Título: Lula quer acabar com as agências
Autor: Suely Caldas
Fonte: O Estado de São Paulo, 25/06/2006, Economia & Negócios, p. B2

Baseado em parecer da Advocacia Geral da União (AGU), que transgride de forma grosseira a legislação em vigor, o presidente Lula usou sua caneta na semana passada para tentar acabar de vez com a autonomia das agências reguladoras, subordinando suas decisões aos ministérios. ¿Este parecer é um acinte ao Estado de Direito, é retroceder ao regime autárquico da década de 50 e uma tentativa autoritária e ultrapassada de centralizar poder¿, adverte o professor de Direito Regulatório da Fundação Getúlio Vargas (FGV), Alfredo Ruy Barbosa, bisneto do famoso jurista baiano. A autonomia das agências é precondição para reduzir o risco regulatório (portanto, o preço de tarifas pagas pela população) e para tranqüilizar investidores interessados em aplicar seu dinheiro em serviços públicos e infra-estrutura, no Brasil. No governo Lula, esses investimentos encolheram drasticamente e uma das razões mais fortes é justamente o temor de interferências políticas nas decisões das agências, que Lula busca agora oficializar, ao subordiná-las a ele e a seus ministros.

O parecer da AGU foi provocado pelo Ministério dos Transportes, a quem a empresa Tecon (que administra o porto de Salvador) interpôs recurso administrativo contra uma decisão da Agência de Transportes Aquaviários (Antaq). Enquanto o ministério interpretou caber tal recurso, a Antaq entendeu ser apropriado apenas o recurso judicial. O conflito - inédito, porque nunca antes houve recurso ao ministério - foi parar na AGU, que acabou acatando, no caso específico, a decisão da Antaq. Porém, de forma premeditada e ardilosa, aproveitou o conflito para tentar golpear a autonomia. ¿O pressuposto necessário da premissa é a existência incondicional da supervisão ministerial como traço essencial do regime presidencialista vigente¿, define o texto assinado pelo consultor-geral da AGU, Manoel Lauro Volkmer de Castilho, ao encaminhar o parecer para o presidente Lula arbitrar. Castilho negou-se a falar com a articulista.

Submeter o caso à arbitragem do presidente da República é indício claríssimo da intenção de criar não um precedente isolado, mas a própria jurisprudência da questão, dando poder aos ministérios para alterar ou até revogar decisões das agências. ¿Por que buscar a assinatura do presidente para uma questão simples, sem relevância? A única explicação é o propósito de criar jurisprudência para orientar casos futuros¿, afirma o advogado Paulo Valois Pires, que atua na área de direito regulatório e tem clientes em conflito de interesses com agências. ¿Com esse parecer na mão, não vacilarei em entrar com recurso administrativo no Ministério das Minas e Energia para revogar decisão da Agência Nacional do Petróleo que desagrade a meu cliente¿, exemplifica Pires.
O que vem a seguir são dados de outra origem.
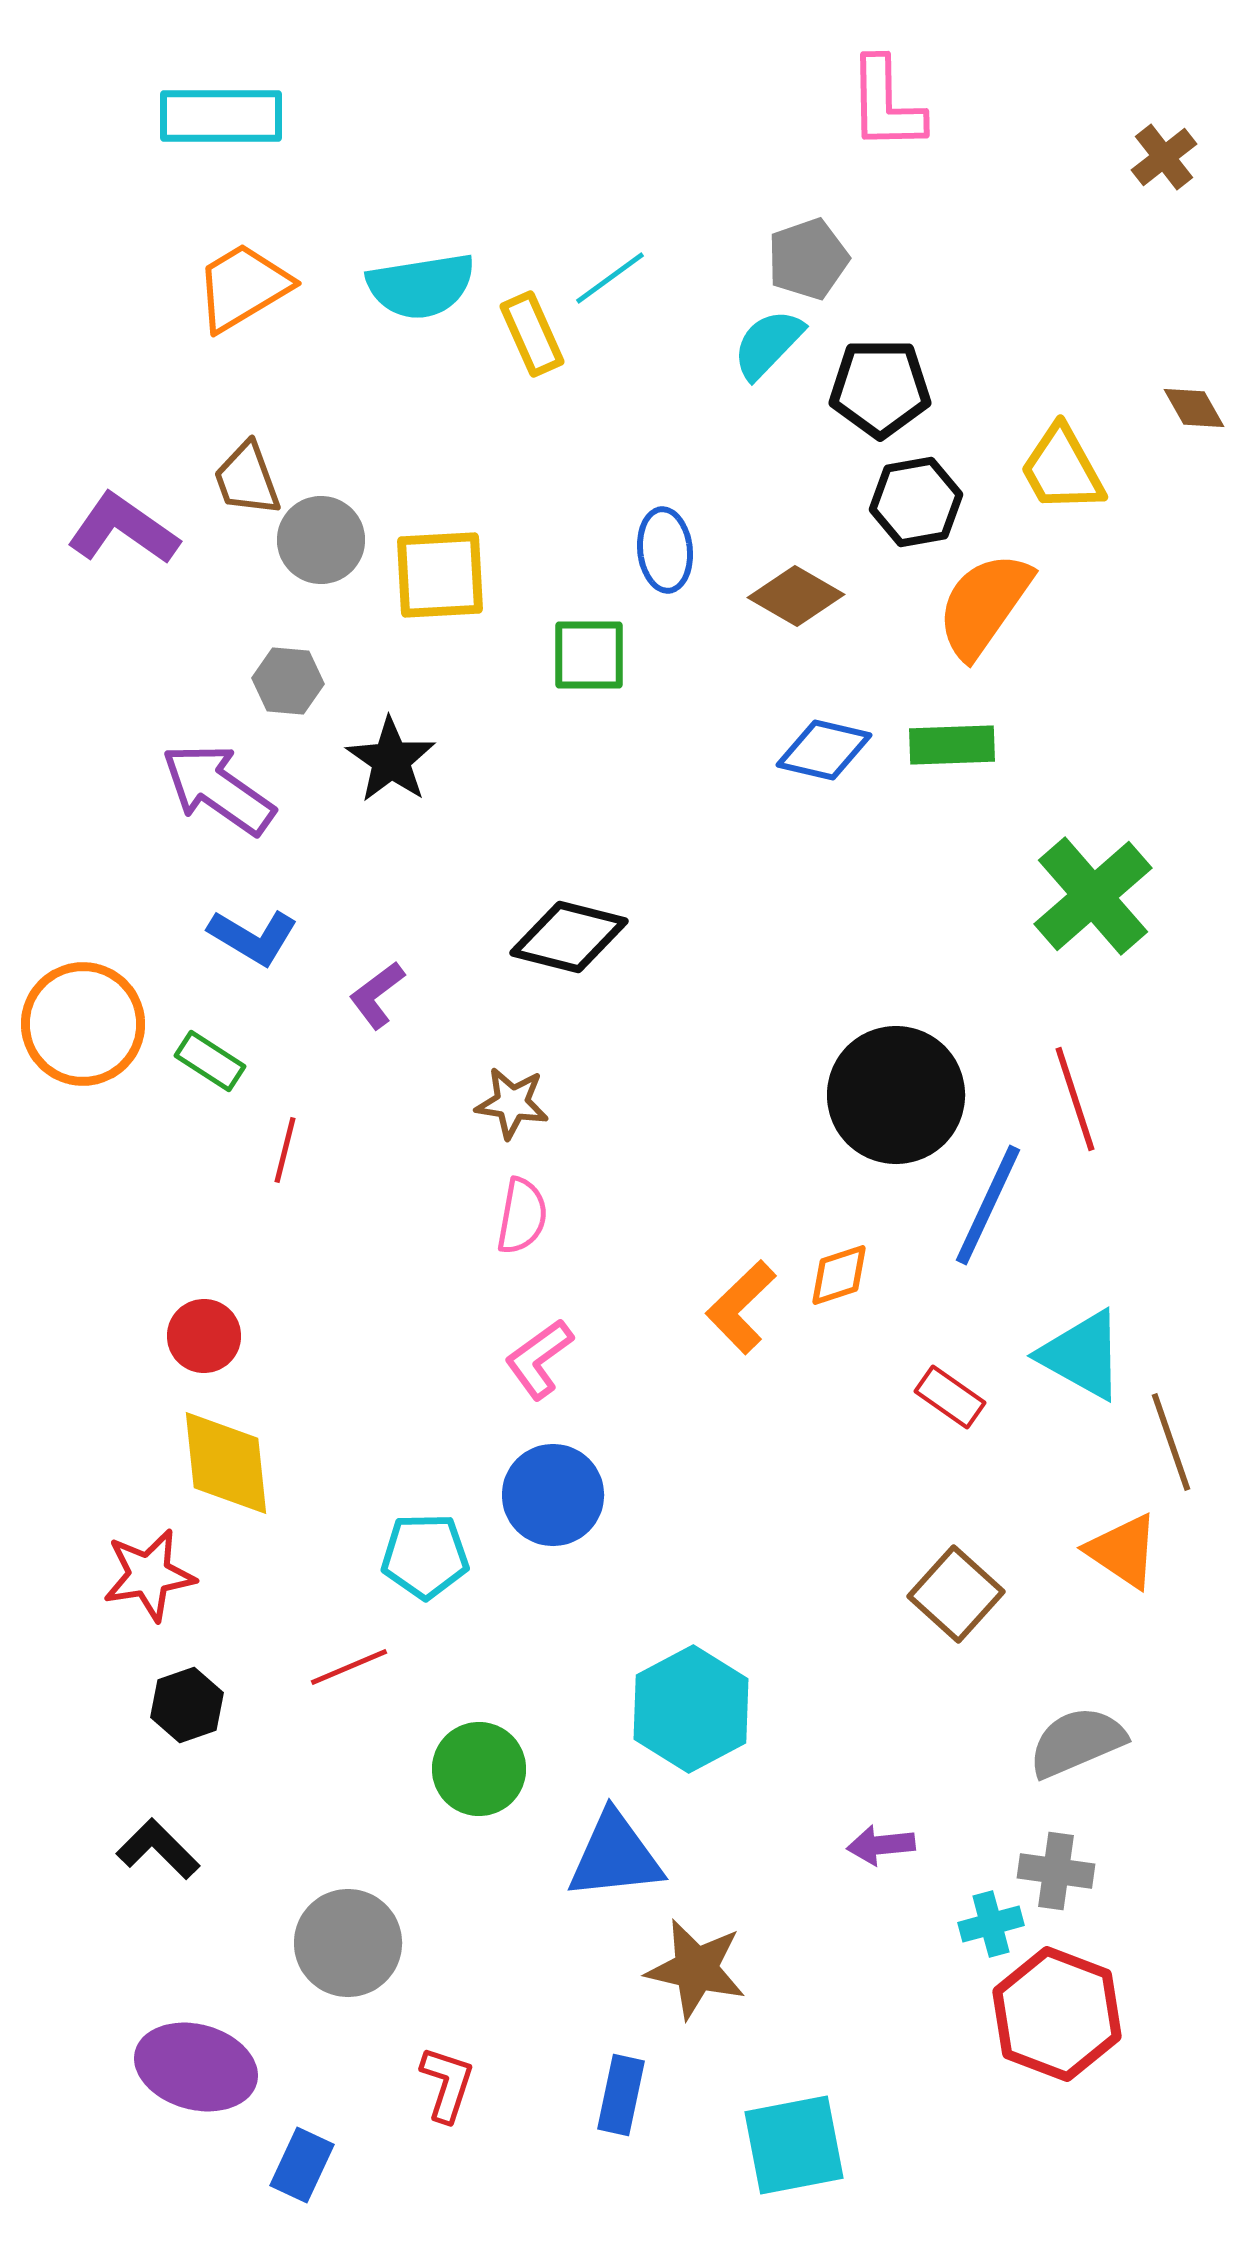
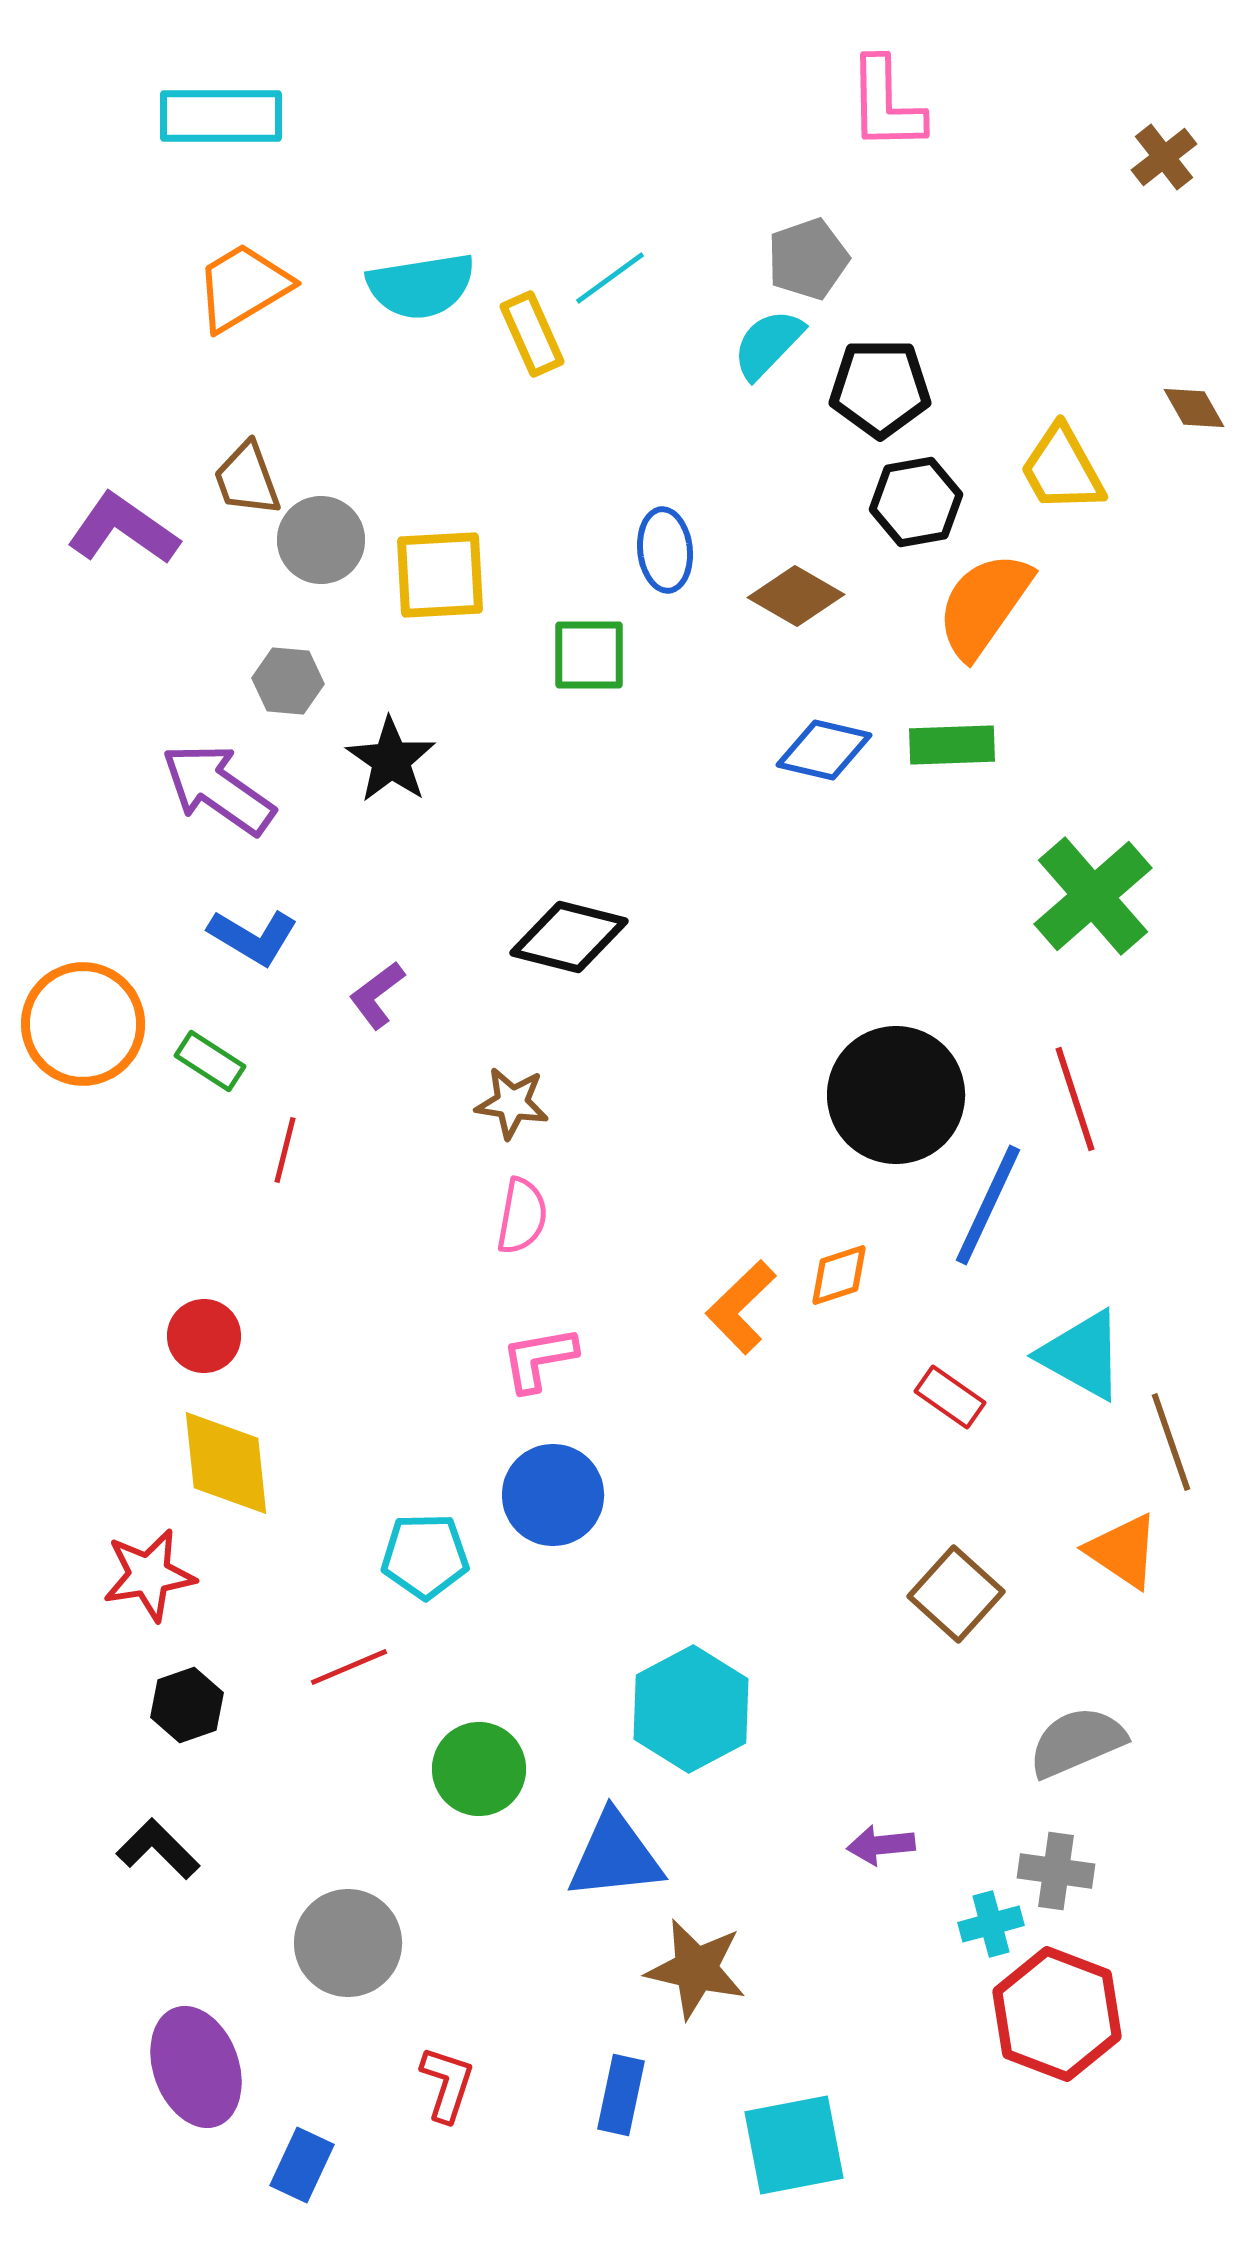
pink L-shape at (539, 1359): rotated 26 degrees clockwise
purple ellipse at (196, 2067): rotated 55 degrees clockwise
No mundo inteiro as agências se caracterizam por: 1) Independência de ação; 2) análise técnica, e não política; 3) decisões sempre colegiadas. Essas três regrinhas têm o sentido de proteger a população e o serviço público a ela prestado contra interferências de natureza político-eleitoral de governantes, sempre conflitantes com o interesse da população. No Brasil, a legislação que criou as agências não deixa dúvidas em garantir a autonomia e define que elas são vinculadas, e não subordinadas aos ministérios, como quer o consultor-geral da AGU (e o leitor sabe muito bem o quanto ministros são veículos de interesses político-eleitoral em nosso país). É neste sentido que o parecer da AGU ignora e transgride a legislação.

Ao concluir sua argumentação, Castilho resume: ¿Em suma, não há suficiente autonomia para as agências que lhe possa permitir ladear, mesmo dentro da lei, as políticas e orientações da administração superior, visto que a autonomia de que dispõem serve justamente para a precípua atenção aos objetivos públicos.¿ O professor Alfredo Ruy Barbosa discorda: ¿Este parecer é ridículo, um retrocesso, com o único objetivo de liquidar com a autonomia das agências, e deve ser derrubado o quanto antes. Vou reunir colegas advogados e defensores da lei para derrubá-lo¿, promete.

Em escalada crescente para esvaziar as agências - que vai da nomeação de políticos, e não técnicos, para as diretorias, estrangulamento orçamentário, falta de dinheiro, insuficiência de quórum com inúmeras vagas na diretoria -, o governo Lula parte agora para mais uma ofensiva que imagina mortal: quer transformar as agências em meros departamentos dos ministérios. Mas ainda há no País quem defenda a Constituição, as leis e o Estado de Direito. Com a palavra o Supremo Tribunal Federal.